SHA1 has a collision, so now it uses SHA256. How long until a SHA256 collision? Shouldn't the new protocol just add support for many modern hash functions, and client updates can disable support for hashes that become insecure later? Or does this introduce its own headaches? That's what SSH does, right?
Don't people always say exactly that? What are the chances of a collision if we simultaneously use multiple hashes, does it become significantly less likely?
This is an understandable reaction, but the security margin on new crypto is way higher than old crypto. Roughly speaking, we went from "I guess if a state-level actor dedicated all their resources to this for a few decades, they could probably brute-force it" to "Even if you broke 9 out of 10 rounds in this algorithm, you'd still need to harness the energy of every star in the universe for 10 billion years to brute-force it."

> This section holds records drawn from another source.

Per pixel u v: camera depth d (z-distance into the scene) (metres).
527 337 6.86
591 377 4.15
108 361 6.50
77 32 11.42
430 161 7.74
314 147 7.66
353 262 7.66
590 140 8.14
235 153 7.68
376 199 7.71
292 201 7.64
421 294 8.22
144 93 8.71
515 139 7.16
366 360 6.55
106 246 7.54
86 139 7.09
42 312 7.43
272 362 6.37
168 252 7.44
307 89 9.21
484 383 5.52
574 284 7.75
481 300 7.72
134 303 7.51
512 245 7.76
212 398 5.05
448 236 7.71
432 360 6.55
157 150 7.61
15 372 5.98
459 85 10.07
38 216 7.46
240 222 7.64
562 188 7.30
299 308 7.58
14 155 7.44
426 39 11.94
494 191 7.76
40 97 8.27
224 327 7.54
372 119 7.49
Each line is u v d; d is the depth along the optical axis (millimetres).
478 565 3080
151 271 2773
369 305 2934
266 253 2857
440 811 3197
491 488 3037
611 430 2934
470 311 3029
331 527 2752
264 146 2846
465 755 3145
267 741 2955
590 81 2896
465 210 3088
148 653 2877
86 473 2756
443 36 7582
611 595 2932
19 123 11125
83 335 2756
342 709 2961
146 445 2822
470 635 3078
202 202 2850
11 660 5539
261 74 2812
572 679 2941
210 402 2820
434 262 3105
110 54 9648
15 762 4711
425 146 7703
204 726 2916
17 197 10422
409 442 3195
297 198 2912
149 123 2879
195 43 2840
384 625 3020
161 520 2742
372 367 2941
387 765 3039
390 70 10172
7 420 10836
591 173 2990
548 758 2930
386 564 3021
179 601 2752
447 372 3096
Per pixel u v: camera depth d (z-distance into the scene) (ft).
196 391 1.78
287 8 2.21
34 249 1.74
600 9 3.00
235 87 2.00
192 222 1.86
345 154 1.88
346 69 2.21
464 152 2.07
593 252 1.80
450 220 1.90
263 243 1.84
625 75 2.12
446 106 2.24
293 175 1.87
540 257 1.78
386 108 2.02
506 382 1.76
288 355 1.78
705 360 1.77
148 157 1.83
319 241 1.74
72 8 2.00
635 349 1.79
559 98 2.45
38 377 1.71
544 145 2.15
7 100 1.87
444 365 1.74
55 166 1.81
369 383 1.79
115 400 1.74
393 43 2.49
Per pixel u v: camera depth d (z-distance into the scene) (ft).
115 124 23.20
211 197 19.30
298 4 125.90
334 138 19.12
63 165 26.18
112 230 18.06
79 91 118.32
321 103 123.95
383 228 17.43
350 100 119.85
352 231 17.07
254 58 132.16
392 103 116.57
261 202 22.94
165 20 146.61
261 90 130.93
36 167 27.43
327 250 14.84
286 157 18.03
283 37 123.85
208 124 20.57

Most algorithms today have been "attacked" in the sense that there are tricks we can do that allow us to recover the key faster than a simple brute-force attack. But "faster" usually means doing something like 2^100 operations instead of 2^128 -- still far beyond the realm of practicality.
It's telling that cryptographers are now seriously discussing reducing the security of various algorithms: https://eprint.iacr.org/2019/1492
No, "they" don't. SHA1 collisions had been "in the wind" for a while, they had been in sight ever since MD5 started showing signs of clear weakness in the early '00s. Wikipedia has a Rivest quote about it from 2005. There is nothing like that for SHA2, although attacks are improving.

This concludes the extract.